* ESTRATTO DELLA PAGINA
Amore e sesso abitano nel cervello, in due aree separate ma comunicanti

L’amore e il sesso abitano nel cervello, in due aree separate ma comunicanti. E’ stata individuata la regione dell’encefalo responsabile del fatidico colpo di fulmine e l’area in questione non ha niente a che fare con quella che regola il desiderio sessuale, anche se le due sono connesse tra loro.

 

Inoltre, è stato confermato che l’amore crea dipendenza proprio come una droga e, allo stesso modo, può causare assuefazione: tra chi si ama, però, può scattare un meccanismo di “autoregolazione” che permette la monogamia e salva il legame di coppia.

 

Lo studio in questione è degli scienziati canadesi della Concordia University e dei loro colleghi svizzeri dell’università di Ginevra.

 

Il team è giunto a queste conclusioni dopo aver per la prima volta “fotografato” i circuiti cerebrali dell’amore e del desiderio sessuale, disegnando un’inedita “mappa” dei due sentimenti, motore della vita. Le aree in questione si chiamano insula e striato: l’insula è una porzione di corteccia cerebrale racchiusa in profondità tra i lobi temporale e frontale, mentre lo striato è collocato nelle vicinanze, all’interno del cosiddetto “prosencefalo”. Lo striato si accende per effetto degli stimoli prodotti da cose piacevoli di per sé, come il sapore dei cibi. Il sentimento amoroso è invece processato dall’insula, la cosiddetta “area della ricompensa”, coinvolta ad esempio nelle dipendenze e nelle abitudini che danno un ritorno piacevole.

* COMPITI DA SVOLGERE
**A.** Riporta testualmente il brano dell'estratto su amore e cervello da "L’amore e il" fino a "legame di coppia." compreso.
**B.** Prosegui l'estratto su amore e cervello a partire dall'ultima frase riportata.
Le righe riportate di seguito non sono necessarie.

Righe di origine
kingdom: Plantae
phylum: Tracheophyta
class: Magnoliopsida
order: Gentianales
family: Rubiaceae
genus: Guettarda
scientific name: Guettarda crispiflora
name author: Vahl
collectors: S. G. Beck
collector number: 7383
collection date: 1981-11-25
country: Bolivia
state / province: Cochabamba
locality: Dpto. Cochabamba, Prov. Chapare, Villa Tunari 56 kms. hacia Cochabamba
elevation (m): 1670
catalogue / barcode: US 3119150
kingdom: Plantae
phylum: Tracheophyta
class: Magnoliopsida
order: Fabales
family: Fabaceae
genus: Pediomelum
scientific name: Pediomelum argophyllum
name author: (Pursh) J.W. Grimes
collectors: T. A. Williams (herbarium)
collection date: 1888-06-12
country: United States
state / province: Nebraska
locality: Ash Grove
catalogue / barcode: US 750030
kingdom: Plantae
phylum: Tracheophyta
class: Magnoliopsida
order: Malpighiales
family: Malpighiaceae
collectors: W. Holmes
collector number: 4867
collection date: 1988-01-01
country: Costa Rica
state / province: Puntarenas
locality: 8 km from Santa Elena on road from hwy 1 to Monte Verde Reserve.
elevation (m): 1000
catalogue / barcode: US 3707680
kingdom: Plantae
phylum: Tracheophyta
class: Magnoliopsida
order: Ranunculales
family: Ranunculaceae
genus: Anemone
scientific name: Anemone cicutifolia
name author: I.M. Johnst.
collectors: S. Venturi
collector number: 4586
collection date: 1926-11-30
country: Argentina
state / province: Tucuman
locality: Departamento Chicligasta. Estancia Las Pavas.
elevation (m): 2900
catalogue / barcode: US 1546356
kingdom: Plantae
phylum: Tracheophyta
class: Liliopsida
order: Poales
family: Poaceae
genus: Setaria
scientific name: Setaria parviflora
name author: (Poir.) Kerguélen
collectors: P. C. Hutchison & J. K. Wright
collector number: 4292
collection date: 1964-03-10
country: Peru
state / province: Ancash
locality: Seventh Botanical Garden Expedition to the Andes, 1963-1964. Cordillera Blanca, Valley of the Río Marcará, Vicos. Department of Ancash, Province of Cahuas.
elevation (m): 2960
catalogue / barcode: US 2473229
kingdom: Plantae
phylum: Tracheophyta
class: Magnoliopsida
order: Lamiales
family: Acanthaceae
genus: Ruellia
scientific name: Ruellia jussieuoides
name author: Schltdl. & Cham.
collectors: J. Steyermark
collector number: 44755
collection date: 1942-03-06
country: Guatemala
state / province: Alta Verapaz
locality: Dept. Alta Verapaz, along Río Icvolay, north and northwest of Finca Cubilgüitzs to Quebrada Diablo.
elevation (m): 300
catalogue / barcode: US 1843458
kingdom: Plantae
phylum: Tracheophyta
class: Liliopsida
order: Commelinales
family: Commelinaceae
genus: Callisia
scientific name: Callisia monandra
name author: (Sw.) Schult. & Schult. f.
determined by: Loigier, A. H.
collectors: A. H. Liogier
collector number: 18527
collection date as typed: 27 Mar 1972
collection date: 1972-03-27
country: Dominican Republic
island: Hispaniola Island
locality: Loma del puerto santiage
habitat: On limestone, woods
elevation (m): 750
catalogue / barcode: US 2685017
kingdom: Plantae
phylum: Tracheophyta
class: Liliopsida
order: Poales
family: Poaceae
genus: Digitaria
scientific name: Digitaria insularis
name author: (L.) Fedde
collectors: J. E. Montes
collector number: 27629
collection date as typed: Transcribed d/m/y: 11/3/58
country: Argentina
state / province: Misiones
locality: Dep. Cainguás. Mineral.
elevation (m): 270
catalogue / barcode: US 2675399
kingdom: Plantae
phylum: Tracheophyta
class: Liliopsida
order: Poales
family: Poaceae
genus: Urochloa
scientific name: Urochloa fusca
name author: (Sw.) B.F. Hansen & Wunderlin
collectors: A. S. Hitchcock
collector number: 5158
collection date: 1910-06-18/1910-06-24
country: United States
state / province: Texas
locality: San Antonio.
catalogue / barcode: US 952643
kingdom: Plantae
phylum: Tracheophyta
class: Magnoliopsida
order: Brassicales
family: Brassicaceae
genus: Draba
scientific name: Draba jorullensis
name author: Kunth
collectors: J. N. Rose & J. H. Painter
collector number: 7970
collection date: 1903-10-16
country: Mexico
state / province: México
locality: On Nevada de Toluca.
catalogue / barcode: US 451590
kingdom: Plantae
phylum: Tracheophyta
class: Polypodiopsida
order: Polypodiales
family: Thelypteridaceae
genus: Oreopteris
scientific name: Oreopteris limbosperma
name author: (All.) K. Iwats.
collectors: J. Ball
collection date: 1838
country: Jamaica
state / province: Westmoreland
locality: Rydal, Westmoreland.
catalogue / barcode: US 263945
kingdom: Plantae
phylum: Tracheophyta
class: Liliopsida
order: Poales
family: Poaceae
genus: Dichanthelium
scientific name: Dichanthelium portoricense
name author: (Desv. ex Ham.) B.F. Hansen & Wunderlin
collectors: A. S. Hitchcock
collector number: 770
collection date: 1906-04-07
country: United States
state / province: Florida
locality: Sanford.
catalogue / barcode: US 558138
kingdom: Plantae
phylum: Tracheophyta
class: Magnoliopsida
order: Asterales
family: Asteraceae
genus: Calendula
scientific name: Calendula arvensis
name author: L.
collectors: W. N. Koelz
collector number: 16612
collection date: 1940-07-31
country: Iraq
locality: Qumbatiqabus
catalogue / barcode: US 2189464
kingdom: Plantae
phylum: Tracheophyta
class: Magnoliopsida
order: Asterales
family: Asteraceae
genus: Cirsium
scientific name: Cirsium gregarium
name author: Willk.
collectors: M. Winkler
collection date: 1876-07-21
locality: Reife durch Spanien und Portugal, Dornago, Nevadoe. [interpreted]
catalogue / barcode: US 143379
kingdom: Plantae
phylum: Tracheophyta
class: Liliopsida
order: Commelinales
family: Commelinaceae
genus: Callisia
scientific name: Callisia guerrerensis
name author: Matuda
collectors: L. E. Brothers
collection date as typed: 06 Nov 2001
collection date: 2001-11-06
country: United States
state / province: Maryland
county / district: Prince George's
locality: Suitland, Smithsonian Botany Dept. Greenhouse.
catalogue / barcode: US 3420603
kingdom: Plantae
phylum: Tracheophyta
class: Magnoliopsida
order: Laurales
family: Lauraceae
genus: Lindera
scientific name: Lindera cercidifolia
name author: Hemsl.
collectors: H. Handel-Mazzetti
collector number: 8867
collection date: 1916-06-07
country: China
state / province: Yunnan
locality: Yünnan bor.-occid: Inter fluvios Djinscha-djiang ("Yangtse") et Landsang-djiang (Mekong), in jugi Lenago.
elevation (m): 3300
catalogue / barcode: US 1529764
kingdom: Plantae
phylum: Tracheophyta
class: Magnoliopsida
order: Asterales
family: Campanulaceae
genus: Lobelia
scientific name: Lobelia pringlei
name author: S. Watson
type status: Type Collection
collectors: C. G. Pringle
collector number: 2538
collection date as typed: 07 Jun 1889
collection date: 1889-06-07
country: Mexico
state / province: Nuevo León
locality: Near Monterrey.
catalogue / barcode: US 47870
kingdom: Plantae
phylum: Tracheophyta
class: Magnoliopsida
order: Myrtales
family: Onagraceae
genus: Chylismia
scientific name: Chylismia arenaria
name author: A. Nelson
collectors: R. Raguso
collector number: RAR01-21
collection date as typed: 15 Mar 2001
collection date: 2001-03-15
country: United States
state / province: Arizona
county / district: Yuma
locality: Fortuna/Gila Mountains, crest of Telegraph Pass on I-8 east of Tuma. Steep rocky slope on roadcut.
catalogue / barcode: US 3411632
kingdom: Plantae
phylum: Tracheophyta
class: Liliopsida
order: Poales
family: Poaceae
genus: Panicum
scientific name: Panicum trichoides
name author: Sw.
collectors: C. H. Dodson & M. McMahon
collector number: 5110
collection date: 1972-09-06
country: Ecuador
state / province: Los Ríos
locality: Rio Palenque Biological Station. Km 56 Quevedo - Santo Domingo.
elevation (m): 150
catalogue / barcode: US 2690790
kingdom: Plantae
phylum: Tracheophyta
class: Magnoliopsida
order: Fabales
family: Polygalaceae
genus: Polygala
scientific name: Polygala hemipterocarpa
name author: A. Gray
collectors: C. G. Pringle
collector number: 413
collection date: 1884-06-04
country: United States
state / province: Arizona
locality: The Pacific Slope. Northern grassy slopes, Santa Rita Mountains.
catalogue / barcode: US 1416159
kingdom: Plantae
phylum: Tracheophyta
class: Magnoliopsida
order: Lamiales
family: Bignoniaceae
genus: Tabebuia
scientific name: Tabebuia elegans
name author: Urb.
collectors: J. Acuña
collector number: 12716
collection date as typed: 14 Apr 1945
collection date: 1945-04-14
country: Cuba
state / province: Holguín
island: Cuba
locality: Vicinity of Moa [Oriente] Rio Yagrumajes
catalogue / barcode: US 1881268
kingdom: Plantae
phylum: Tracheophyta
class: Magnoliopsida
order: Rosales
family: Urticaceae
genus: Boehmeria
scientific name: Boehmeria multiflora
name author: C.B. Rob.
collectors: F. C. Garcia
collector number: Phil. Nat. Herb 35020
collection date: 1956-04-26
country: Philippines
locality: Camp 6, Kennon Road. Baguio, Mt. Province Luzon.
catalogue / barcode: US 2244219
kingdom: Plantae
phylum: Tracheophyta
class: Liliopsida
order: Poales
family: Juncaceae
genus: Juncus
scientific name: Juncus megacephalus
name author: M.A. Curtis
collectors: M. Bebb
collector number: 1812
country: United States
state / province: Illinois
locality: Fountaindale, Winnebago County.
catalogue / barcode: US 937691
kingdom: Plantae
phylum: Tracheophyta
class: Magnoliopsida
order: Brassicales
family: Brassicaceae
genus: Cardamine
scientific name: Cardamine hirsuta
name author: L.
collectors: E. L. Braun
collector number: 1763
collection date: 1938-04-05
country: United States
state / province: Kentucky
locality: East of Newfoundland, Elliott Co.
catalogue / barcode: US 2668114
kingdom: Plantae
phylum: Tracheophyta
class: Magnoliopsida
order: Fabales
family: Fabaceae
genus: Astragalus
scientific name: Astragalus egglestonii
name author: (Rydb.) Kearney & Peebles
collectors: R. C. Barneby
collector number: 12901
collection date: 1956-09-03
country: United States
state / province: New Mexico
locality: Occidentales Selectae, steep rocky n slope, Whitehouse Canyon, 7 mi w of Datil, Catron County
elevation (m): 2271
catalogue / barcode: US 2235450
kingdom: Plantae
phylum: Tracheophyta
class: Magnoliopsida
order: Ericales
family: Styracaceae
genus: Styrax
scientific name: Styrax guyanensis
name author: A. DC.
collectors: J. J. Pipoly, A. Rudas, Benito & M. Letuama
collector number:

* RISULTATI PER COMPITO
**A.**
L’amore e il sesso abitano nel cervello, in due aree separate ma comunicanti. E’ stata individuata la regione dell’encefalo responsabile del fatidico colpo di fulmine e l’area in questione non ha niente a che fare con quella che regola il desiderio sessuale, anche se le due sono connesse tra loro.

 

Inoltre, è stato confermato che l’amore crea dipendenza proprio come una droga e, allo stesso modo, può causare assuefazione: tra chi si ama, però, può scattare un meccanismo di “autoregolazione” che permette la monogamia e salva il legame di coppia.

**B.**
Jim Pfaus, lo psicologo della Concordia University canadese che coordina la ricerca, spiega che il team ha analizzato i risultati di 20 diversi studi in cui è stata esaminata l’attività cerebrale di persone alle quali venivano mostrati video erotici o fotografie di partner.

 

L’elemento che più ha sorpreso gli studiosi, però, è il fatto che, dal punto di vista neurologico, amore e sesso sono in qualche modo parenti della droga. Soprattutto l’area dello striato legata all’amore è la stessa associata alla dipendenza da sostanze stupefacenti. “L’amore è, di fatto, una dipendenza che nasce dal desiderio sessuale ricompensato”, sottolinea Pfaus. Innamorarsi, in conclusione, fa al cervello lo stesso effetto che provare una droga e diventarne schiavi. Questo però non significa che la fedeltà sia impossibile dal punto di vista cerebrale. Secondo gli studiosi, infatti, l’amore, attiva anche percorsi diversi correlati alla monogamia e ai legami di coppia. Ma c’è di più: alcune aree cerebrali sarebbero addirittura meno attive quando una persona è innamorata, rispetto a quando prova solo desiderio sessuale. Stando alla scienza, insomma, l’amore vero “spegne” la sete di conquista.